Les films sur la Seconde Guerre mondiale sont nombreux. Surtout ceux qui mettent en vedette des enfants. Coeurs vaillants arrive pourtant à sortir quelque peu du lot en embrassant une part fantasmagorique.
L'heure est à la fuite. Rose (Camille Cottin) a envoyé des oeuvres d'art du Louvre pour les dissimuler dans un château à l'extérieur de Paris. Elle en a profité pour cacher six enfants et adolescents juifs afin de leur éviter une mort certaine. Fuyant les troupes allemandes, le petit groupe se retrouve dans la nature. Sans adulte, ils pourront, l'espace d'un moment, oublier les horreurs du quotidien et redevenir qui ils sont réellement.
Le long métrage annonce ses couleurs dès son plan d'introduction. C'est la subjectivité des enfants qui mène le bal, leurs regards uniques. Même si l'époque est à la guerre et à la violence, le rendu réaliste ne prend pas toute la place. Au contraire, il cède rapidement le pas aux visions oniriques propres aux contes. Celui de la forêt, de l'aventure et de l'inconnu qui procure mille surprises.
Il s'agit pourtant d'un récit d'initiation et d'apprentissage comme les autres. La rencontre de l'amour et de la mort sera évidemment au rendez-vous. Tout comme cette valse de sentiments contradictoires qui vont de la douleur à l'insouciance, de la perte à la liberté.
Pas moins de cinq personnes ont participé au scénario, ce qui n'empêche pas l'intrigue d'être prévisible à ses heures (surtout la conclusion) et les personnages de manquer de profondeur (bien que tous les enfants jouent dans la note).
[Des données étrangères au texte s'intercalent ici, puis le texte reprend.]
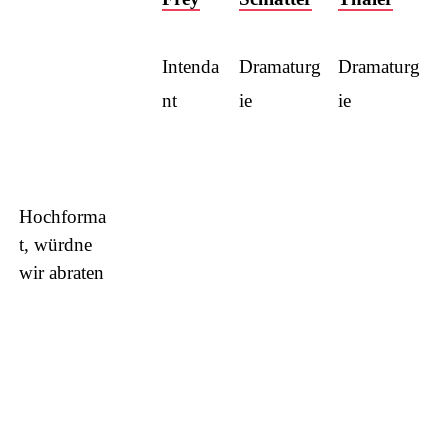
Intenda
Dramaturg
Dramaturg
nt
ie
ie
Hochforma
t, würdne
wir abraten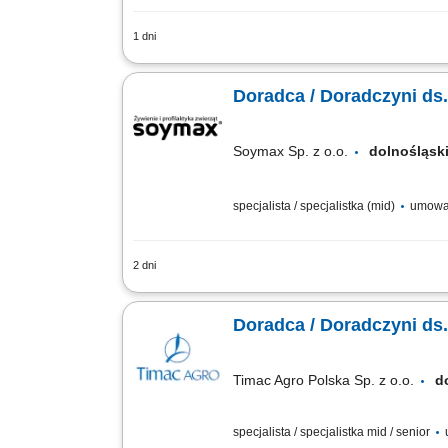
1 dni
Opis stanowiska prowadzenie konsultac
reklamowych, analizowanie wyników mar
Doradca / Doradczyni ds.
Soymax Sp. z o.o.
dolnośląs
specjalista / specjalistka (mid)
umowa
2 dni
Poszukujemy Konsultantów ds. Żywienia
Pozyskiwanie nowych klientów oraz roz
Doradca / Doradczyni ds
Timac Agro Polska Sp. z o.o.
d
specjalista / specjalistka mid / senior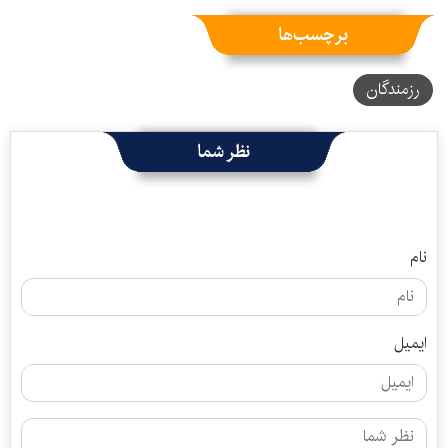
برچسب‌ها
رزمندگان
نظر شما
نام
ایمیل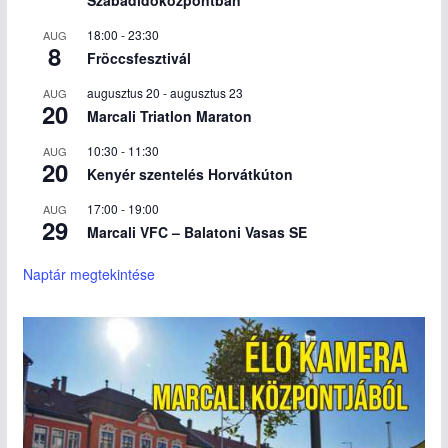
18:00
-
23:30
AUG
8
Fröccsfesztivál
augusztus 20
-
augusztus 23
AUG
20
Marcali Triatlon Maraton
10:30
-
11:30
AUG
20
Kenyér szentelés Horvátkúton
17:00
-
19:00
AUG
29
Marcali VFC – Balatoni Vasas SE
Naptár megtekintése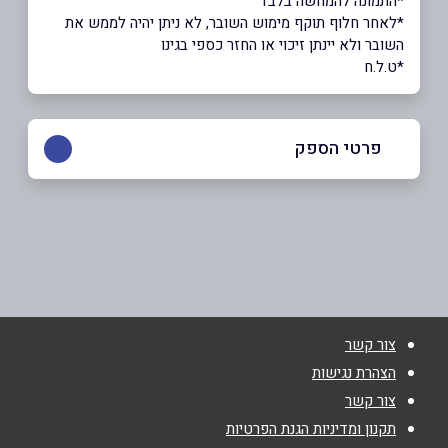
*התמונה להמחשה בלבד
*לאחר חלוף תוקף מימוש השובר, לא ניתן יהיה לממש את
השובר ולא יינתן זיכוי או החזר כספי בגינו
*ט.ל.ח
פרטי הספק
1700-70-66-55
צור קשר
באתר
בפייסבוק
באינסטגרם
ביוטיוב
הצהרת נגישות
צור קשר
תקנון ומדיניות הגנת הפרטיות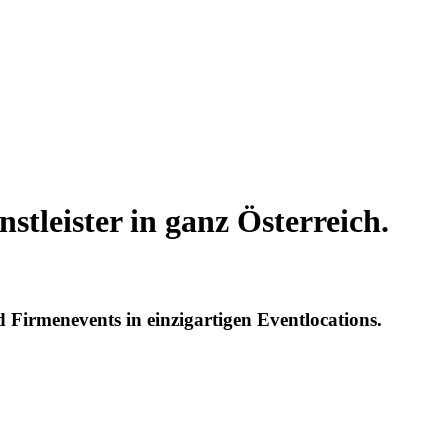
stleister in ganz Österreich.
d Firmenevents in einzigartigen Eventlocations.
Quelque chose se produit pourtant à mi-chemin, lorsque le suspense s'estompe et que la menace disparaît presque complètement. Les jeunes âmes renouent enfin avec leur enfance, évoluant dans un cadre sauvage et fantasmé. La façon de ne faire qu'un avec l'environnement et les animaux évoque Princesse Mononoké, alors que ce sentiment de résignation et de mélancolie rappelle la scène la plus triste de The Neverending Story. Des moments de poésie et de fulgurance qui s'échappent des conventions et des sentiers battus.
Capable du meilleur (Le hérisson) comme du pire (Les gazelles), la réalisation de Mona Achache apparaît en belle forme. Elle module régulièrement l'énergie de sa création, qui aurait pu rapidement tomber au neutre. Elle soigne constamment sa photographie en l'élevant par une riche utilisation des couleurs. Puis elle peut compter sur une trame sonore vivifiante de Benoît Rault, qui n'est pas sans rappeler les mélodies organiques de Nils Frahm. Rien de spectaculaire ou de transcendant, sauf qu'il s'agit d'un travail parfaitement adapté au contexte en place.
Les quelques comédiens connus s'éclipsent au profit des enfants : les véritables vedettes de l'histoire. Swann Arlaud (Perdrix, Petit paysan) fait bonne figure même si on le voit trop peu. Presque toujours une cigarette au bec, Camille Cottin rappelle qu'elle est une des grandes actrices caméléons de sa génération, se glissant avec autant d'aisance dans des productions locales (Chambre 212, Les éblouis) qu'internationales (Stillwater, House of Gucci).
Sans doute que Coeurs vaillants ne marquera pas les esprits comme d'autres classiques du genre (le plus éclatant étant sans doute Jeux interdits de René Clément). Mais il arrive à charmer et à émouvoir sans verser dans la farce et le cynisme (on est loin de Jojo Rabbit), rappelant que la simplicité a parfois bien meilleur goût. Surtout lorsqu'elle lorgne le merveilleux enfantin.